In the short term, though, dissent among minority shareholders and the public against the owners of chaebol has picked up — as witnessed in the case of Cho Hyun-ah, the Korean Air executive and daughter of the company's chairman. In early 2015 she was sentenced to prison after having been found guilty of violating airline safety rules, after having ordered a Korean Air flight to abandon its take-off because she was served nuts in a bag rather than on a plate.

“Facing pressures to be more open and transparent from the government, public opinion, media and creditors, the chaebol are making various efforts to restructure themselves,” reckons Suh. “They need to make more decisive moves, and they know that.”

Another example often cited by disgruntled shareholders is Super AGM Day, where many firms hold their annual general meetings on the same day. According to a report in the Financial Times, on March 13 this year, some 58 companies held their annual general meetings. On March 20, 260 companies did, and on March 27, some 252 listed firms met up. The timing can make it difficult for minority shareholders to attend the AGMs of all the companies they own stock in.
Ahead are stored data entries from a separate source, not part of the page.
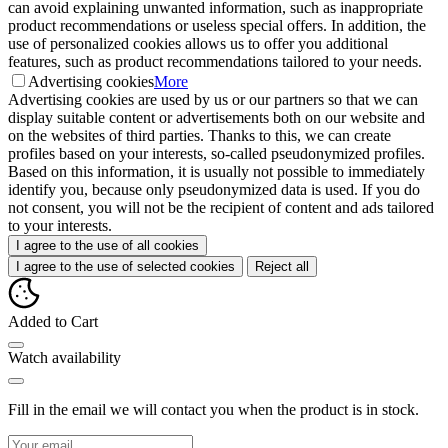
can avoid explaining unwanted information, such as inappropriate
product recommendations or useless special offers. In addition, the
use of personalized cookies allows us to offer you additional
features, such as product recommendations tailored to your needs.
Advertising cookies
More
Advertising cookies are used by us or our partners so that we can
display suitable content or advertisements both on our website and
on the websites of third parties. Thanks to this, we can create
profiles based on your interests, so-called pseudonymized profiles.
Based on this information, it is usually not possible to immediately
identify you, because only pseudonymized data is used. If you do
not consent, you will not be the recipient of content and ads tailored
to your interests.
I agree to the use of all cookies
I agree to the use of selected cookies
Reject all
Added to Cart
Watch availability
Fill in the email we will contact you when the product is in stock.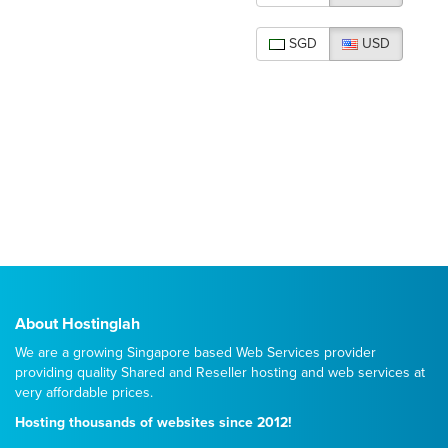
SGD
USD
About Hostinglah
We are a growing Singapore based Web Services provider
providing quality
Shared
and
Reseller
hosting and web services at
very affordable prices.
Hosting thousands of websites since 2012!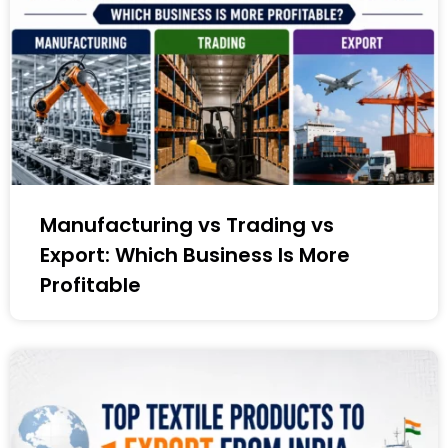
Manufacturing vs Trading vs
Export: Which Business Is More
Profitable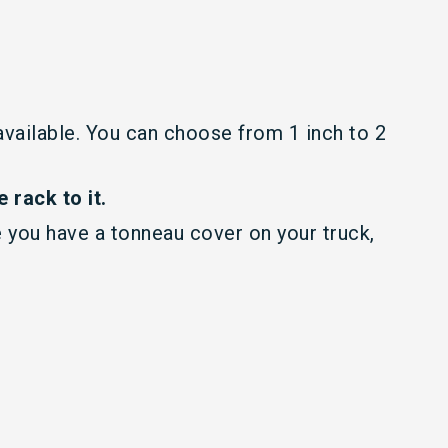
 available. You can choose from 1 inch to 2
 rack to it.
 you have a tonneau cover on your truck,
“The underlying reason for the FTC requirement is to boost corporate governance and to make it more independent of the family controlling the company,” reckons Paul Hastings’ Kim. “The FTC wants transactions to be conducted on an arm’s length basis.”

More to come

Analysts admit that president Park is faced with a lofty challenge: to push for legislation distinguishing chaebol and the families that run them, while doing this without being branded as anti-business. On the other end of the spectrum are the families themselves, which boast a privileged position on the business echelon and have accumulated extraordinary wealth over the years.

Park has so far been moderately successful. M&As, sell-offs, IPOs and asset sales have featured pretty heavily in the country’s capital markets landscape over the past year. But there have also been many failed attempts that need revisiting sooner rather than later.
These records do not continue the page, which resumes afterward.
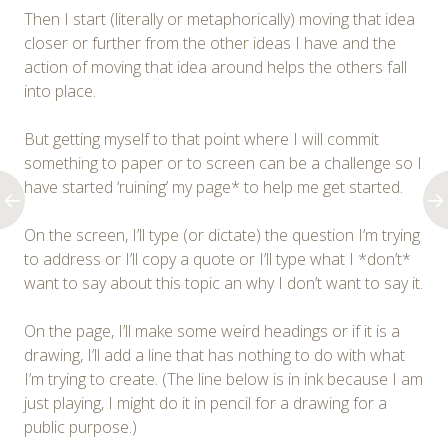
Then I start (literally or metaphorically) moving that idea
closer or further from the other ideas I have and the
action of moving that idea around helps the others fall
into place.
But getting myself to that point where I will commit
something to paper or to screen can be a challenge so I
have started ‘ruining’ my page* to help me get started.
On the screen, I’ll type (or dictate) the question I’m trying
to address or I’ll copy a quote or I’ll type what I *don’t*
want to say about this topic an why I don’t want to say it.
On the page, I’ll make some weird headings or if it is a
drawing, I’ll add a line that has nothing to do with what
I’m trying to create. (The line below is in ink because I am
just playing, I might do it in pencil for a drawing for a
public purpose.)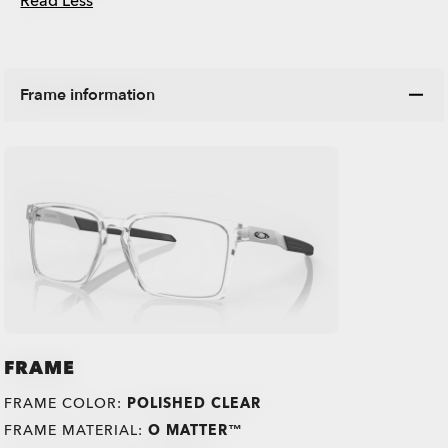
Read Less
Frame information
FRAME
FRAME COLOR:
POLISHED CLEAR
FRAME MATERIAL:
O MATTER™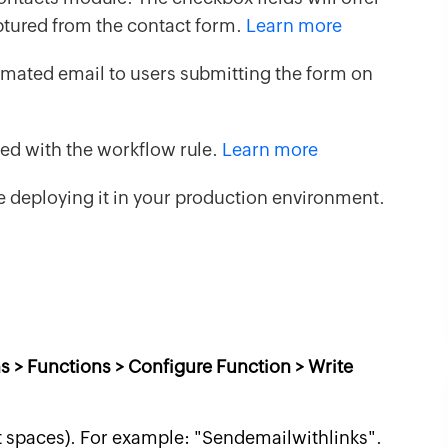
aptured from the contact form.
Learn more
mated email to users submitting the form on
ked with the workflow rule.
Learn more
 deploying it in your production environment.
s > Functions > Configure Function > Write
t spaces). For example: "Sendemailwithlinks".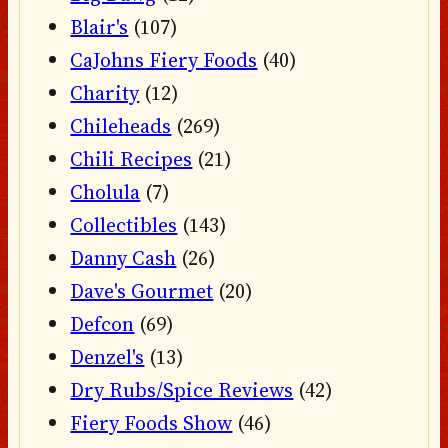
Blair's
(107)
CaJohns Fiery Foods
(40)
Charity
(12)
Chileheads
(269)
Chili Recipes
(21)
Cholula
(7)
Collectibles
(143)
Danny Cash
(26)
Dave's Gourmet
(20)
Defcon
(69)
Denzel's
(13)
Dry Rubs/Spice Reviews
(42)
Fiery Foods Show
(46)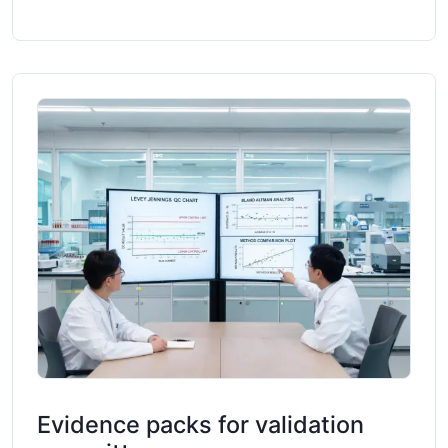
Evidence packs for validation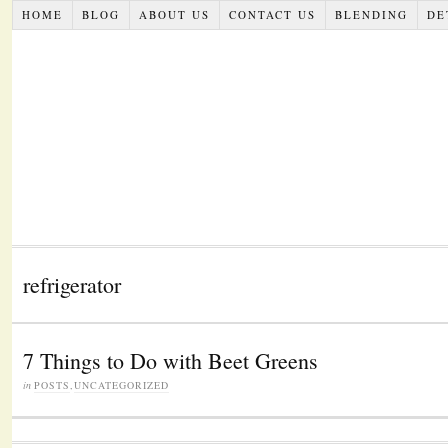
HOME
BLOG
ABOUT US
CONTACT US
BLENDING
DE
refrigerator
7 Things to Do with Beet Greens
in
POSTS
,
UNCATEGORIZED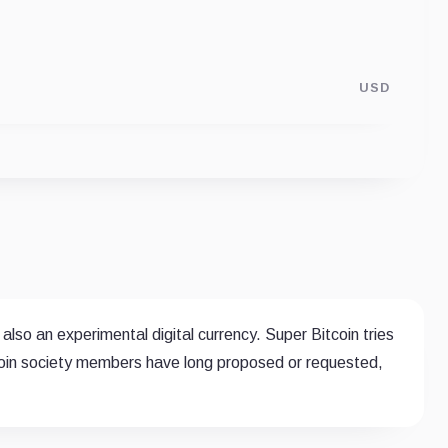
USD
 also an experimental digital currency. Super Bitcoin tries
tcoin society members have long proposed or requested,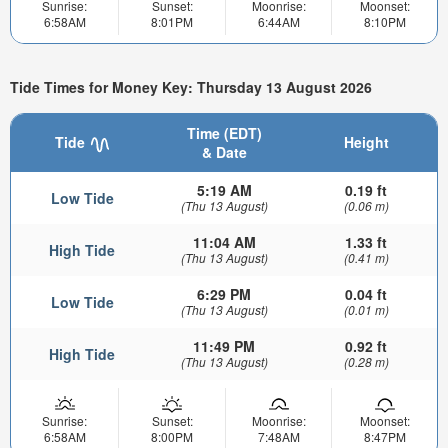
Sunrise:
Sunset:
Moonrise:
Moonset:
6:58AM
8:01PM
6:44AM
8:10PM
Tide Times for Money Key: Thursday 13 August 2026
Time (EDT)
Tide
Height
& Date
5:19 AM
0.19 ft
Low Tide
(Thu 13 August)
(0.06 m)
11:04 AM
1.33 ft
High Tide
(Thu 13 August)
(0.41 m)
6:29 PM
0.04 ft
Low Tide
(Thu 13 August)
(0.01 m)
11:49 PM
0.92 ft
High Tide
(Thu 13 August)
(0.28 m)
Sunrise:
Sunset:
Moonrise:
Moonset:
6:58AM
8:00PM
7:48AM
8:47PM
In September 2014, Samsung Heavy Industries said it would merge with Samsung Engineering to simplify its circular and convoluted holding structure, which includes stakes in Samsung Life and Samsung Electronics. But a couple of months later, the merger was pulled because of opposition from shareholders.

Its latest move to merge Cheil and Samsung C&T could also head the same way if shareholders side with hedge fund Elliott, say sources.
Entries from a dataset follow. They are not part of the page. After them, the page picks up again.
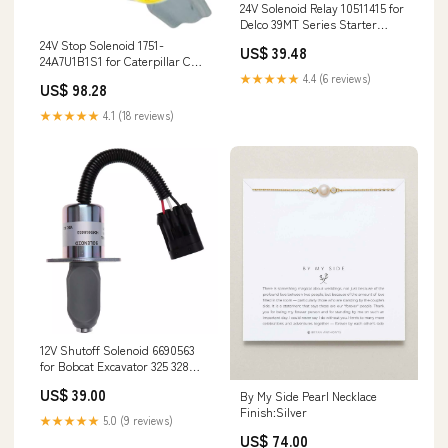
24V Solenoid Relay 10511415 for
Delco 39MT Series Starter
Motor GJ65728U
24V Stop Solenoid 1751-
US$ 39.48
24A7U1B1S1 for Caterpillar CAT
Excavator 303BSR NH16
★★★★★
4.4 (6 reviews)
US$ 98.28
★★★★★
4.1 (18 reviews)
12V Shutoff Solenoid 6690563
for Bobcat Excavator 325 328
331 334 Loader S300 S220 S185
US$ 39.00
By My Side Pearl Necklace
S160 S150 S130 S150 450 453
Finish:Silver
751 753 763 7753 T190 RTV900R9
★★★★★
5.0 (9 reviews)
US$ 74.00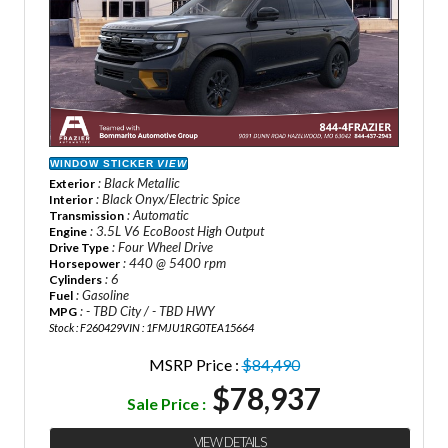
WINDOW STICKER
VIEW
: Black Metallic
Exterior
: Black Onyx/Electric Spice
Interior
: Automatic
Transmission
: 3.5L V6 EcoBoost High Output
Engine
: Four Wheel Drive
Drive Type
: 440 @ 5400 rpm
Horsepower
: 6
Cylinders
: Gasoline
Fuel
: - TBD City / - TBD HWY
MPG
Stock : F260429
VIN : 1FMJU1RG0TEA15664
MSRP Price :
$84,490
$78,937
Sale Price :
VIEW DETAILS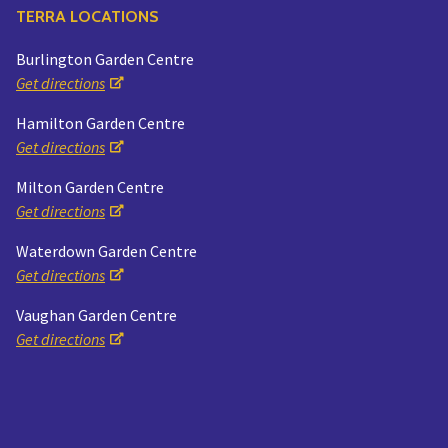
TERRA LOCATIONS
Burlington Garden Centre
Get directions
Hamilton Garden Centre
Get directions
Milton Garden Centre
Get directions
Waterdown Garden Centre
Get directions
Vaughan Garden Centre
Get directions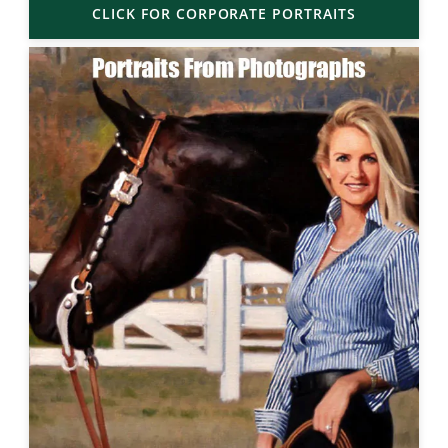
CLICK FOR CORPORATE PORTRAITS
Meanwhile, Hyundai Motor Corp is yet to identify steps to unravel its own structure. “Hyundai Motor and Samsung Electronics are the two conglomerates that haven’t taken the holding company structure yet,” says Michael Na, Nomura’s Korea equity strategist. “They have the circular shareholding and the government is critical of this because you can control all the companies without owning a majority in them.”

The re-structuring might be important, but the sheer size of the companies means executing anything concrete will be a herculean task.

“Restructuring the chain between Samsung Electronics and Samsung Life with a holding company structure is not something that’s going to happen right away,” adds Na. “The biggest issue is that Samsung Life will have to completely sell out of Samsung Electronics, which is unthinkable as there’s a regulatory requirement that a financial company cannot have a majority stake in a non-financial holding company.”

Unwinding such cross-shareholding structures is not an easy task, therefore. But it is seen as necessary in the long term to breathe life into South Korea’s economy, particularly if new entrepreneurs are to be encouraged to establish their own businesses.

But change is on the way. Minority shareholders are publicly voicing dissent more than ever, which marks an important shift from the past. Add to that the fact that the government is slowly putting together measures to relax the strong control that chaebol have traditionally wielded on the economy, and there are clear steps in a new direction.

“The hope among investors in Korea is that an increase in transparency and better corporate governance will lead to an increase in the dividend payout ratio, which has been comparatively low in Korea compared to other developed nations, and generally more efficient management of corporates,” says Alvarez & Marsal’s Suh.